Cystic fibrosis

Cystic fibrosis (CF) is the most common lethal inherited disease in causcasian populations in North American and most of Europe. It is estimated that as many as 5 percent of the population may be heterozygous for the CF gene. CF has not yet been defined as a specific genetic disorder with a known gene product. It is possible that more than one genetic defect may be responsible for the syndrome now recognized as CF. There is clearly a wide variation in clinical severity and even clinical presentation among different patients, although most observations are consistent with an autosomal recessive mode of inheritance. At present, the median survival age for patients born with CF is approximately 21 years. Clinically, CF is characterized by three major features: increased concentrations of sodium and chloride in the sweat, chronic obstructive lung disease with chronic bacterial infection, and, in 90 percent of the patients, exocrine pancreatic insufficiency. The latter is usually manifest from birth and is commonly thought to result from pancreatic ductal obstruction with consequent autodigestion of the secretory elements of the pancreas. The pulmonary component of CF is the most significant clinical aspect of the disorder and is responsible for at least 95 percent of the deaths. Patients with CF begin life with normal lungs, but soon develop evidence of hypersecretion of mucus. Chronic bacterial colonization and infection, characteristically with Staphylococcus aureus and/or Pseudomonas aeruginosa, soon follow.

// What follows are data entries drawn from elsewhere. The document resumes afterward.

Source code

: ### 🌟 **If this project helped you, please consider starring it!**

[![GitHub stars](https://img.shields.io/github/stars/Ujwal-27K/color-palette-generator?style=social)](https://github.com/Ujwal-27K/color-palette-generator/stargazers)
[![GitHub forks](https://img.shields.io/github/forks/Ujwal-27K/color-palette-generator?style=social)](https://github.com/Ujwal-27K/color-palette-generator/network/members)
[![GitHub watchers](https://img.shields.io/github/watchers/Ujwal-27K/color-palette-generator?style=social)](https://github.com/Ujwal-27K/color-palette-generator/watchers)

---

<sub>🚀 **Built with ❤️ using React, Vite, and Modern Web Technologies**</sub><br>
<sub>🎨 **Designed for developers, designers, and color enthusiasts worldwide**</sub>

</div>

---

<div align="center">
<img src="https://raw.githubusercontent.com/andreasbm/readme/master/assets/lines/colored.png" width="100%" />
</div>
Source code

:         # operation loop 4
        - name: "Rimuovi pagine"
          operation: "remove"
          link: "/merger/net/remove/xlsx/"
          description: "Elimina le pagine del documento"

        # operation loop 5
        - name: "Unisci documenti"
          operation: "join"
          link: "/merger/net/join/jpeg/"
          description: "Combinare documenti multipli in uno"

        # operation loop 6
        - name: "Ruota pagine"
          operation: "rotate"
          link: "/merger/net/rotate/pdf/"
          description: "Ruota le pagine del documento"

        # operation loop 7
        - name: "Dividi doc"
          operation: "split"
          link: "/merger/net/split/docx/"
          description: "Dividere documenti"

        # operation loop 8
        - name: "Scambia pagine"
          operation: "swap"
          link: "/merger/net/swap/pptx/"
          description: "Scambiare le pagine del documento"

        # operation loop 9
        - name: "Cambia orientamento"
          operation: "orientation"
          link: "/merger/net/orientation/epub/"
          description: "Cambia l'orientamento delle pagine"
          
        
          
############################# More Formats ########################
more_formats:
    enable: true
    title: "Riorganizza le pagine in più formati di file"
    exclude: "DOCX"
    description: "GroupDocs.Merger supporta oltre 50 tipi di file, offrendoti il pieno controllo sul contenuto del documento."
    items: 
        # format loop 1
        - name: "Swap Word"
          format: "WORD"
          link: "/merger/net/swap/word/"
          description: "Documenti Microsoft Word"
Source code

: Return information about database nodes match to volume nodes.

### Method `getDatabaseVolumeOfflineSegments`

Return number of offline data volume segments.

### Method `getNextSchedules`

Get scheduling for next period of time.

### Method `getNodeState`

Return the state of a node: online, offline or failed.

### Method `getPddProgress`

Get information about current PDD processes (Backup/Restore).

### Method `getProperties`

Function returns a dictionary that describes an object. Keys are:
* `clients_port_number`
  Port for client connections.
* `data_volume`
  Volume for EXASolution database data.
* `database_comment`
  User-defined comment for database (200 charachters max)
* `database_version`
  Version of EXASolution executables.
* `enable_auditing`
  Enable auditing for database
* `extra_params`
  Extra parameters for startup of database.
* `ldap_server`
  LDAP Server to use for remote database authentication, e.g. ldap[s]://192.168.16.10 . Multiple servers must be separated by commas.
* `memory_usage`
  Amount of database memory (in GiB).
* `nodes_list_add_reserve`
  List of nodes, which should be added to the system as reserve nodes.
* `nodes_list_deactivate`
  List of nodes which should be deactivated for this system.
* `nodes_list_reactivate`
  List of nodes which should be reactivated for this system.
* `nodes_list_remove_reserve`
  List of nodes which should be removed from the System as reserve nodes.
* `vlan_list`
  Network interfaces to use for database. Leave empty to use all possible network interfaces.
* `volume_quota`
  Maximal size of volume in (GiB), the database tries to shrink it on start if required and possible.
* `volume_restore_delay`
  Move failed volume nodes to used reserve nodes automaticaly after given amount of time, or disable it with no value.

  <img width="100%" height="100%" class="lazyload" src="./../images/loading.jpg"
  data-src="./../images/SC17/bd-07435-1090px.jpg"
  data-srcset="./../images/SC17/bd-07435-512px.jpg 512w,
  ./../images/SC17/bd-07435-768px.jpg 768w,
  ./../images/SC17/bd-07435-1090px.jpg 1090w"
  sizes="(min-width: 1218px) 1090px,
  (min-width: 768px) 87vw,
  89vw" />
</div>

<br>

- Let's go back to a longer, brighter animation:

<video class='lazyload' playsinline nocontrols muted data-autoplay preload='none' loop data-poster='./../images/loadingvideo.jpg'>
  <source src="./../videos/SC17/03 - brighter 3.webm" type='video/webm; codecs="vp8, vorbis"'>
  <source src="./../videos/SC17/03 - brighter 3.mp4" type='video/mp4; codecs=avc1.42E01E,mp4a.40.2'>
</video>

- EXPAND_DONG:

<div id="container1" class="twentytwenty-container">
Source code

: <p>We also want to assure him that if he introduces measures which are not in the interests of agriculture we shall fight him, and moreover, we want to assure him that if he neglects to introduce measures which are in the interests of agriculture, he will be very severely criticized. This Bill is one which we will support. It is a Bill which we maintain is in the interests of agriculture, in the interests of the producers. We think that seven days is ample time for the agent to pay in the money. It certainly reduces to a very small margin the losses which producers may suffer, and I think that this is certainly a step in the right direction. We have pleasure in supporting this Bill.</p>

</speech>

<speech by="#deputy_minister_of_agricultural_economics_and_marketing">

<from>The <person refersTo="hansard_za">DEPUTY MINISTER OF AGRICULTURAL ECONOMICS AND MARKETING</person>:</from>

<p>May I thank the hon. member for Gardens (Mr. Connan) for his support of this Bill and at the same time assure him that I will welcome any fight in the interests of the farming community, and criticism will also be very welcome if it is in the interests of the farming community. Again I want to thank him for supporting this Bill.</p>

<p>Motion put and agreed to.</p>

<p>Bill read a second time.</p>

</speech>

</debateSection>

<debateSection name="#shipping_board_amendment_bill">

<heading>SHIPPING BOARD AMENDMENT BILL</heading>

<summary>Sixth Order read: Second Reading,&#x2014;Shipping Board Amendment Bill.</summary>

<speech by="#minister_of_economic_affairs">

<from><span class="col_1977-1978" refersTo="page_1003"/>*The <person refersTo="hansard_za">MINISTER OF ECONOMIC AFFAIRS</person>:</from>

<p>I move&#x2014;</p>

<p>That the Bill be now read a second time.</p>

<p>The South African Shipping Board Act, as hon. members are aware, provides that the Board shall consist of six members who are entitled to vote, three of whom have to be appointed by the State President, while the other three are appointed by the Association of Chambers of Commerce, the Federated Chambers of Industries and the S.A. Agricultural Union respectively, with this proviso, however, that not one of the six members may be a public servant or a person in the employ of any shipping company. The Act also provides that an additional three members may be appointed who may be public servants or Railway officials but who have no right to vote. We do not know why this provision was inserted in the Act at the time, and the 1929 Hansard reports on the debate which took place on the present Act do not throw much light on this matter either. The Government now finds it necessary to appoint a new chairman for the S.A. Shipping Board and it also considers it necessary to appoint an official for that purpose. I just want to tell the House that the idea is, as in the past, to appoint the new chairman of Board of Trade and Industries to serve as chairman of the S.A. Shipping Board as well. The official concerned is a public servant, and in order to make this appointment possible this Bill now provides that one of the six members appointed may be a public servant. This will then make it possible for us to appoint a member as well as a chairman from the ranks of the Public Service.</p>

In most patients, the initial pathologic process begins in the bronchioles, with peribronchiolar inflammation and bronchiolar obstruction. In many infants, this process may be initiated or exacerbated by concurrent viral infection. Once infection has become established, the sequence of pathophysiologic events becomes less clear. As the disease progresses, larger airways become involved, with chronic inflammation progressing to bronchiectasis. Clinically, the bronchial secretions are increased in volume and viscosity, and are usually purulent. Mucociliary transport is decreased but not absent, and ciliary structure and beat (at least in vitro) appear normal. Patients develop a viscous cycle of airway obstruction leading to airway infection, which in turn leads to further obstruction. Eventually destruction and obstruction of airways progress to the point of irreversibility, and patients usually die in respiratory failure with cor pulmonale.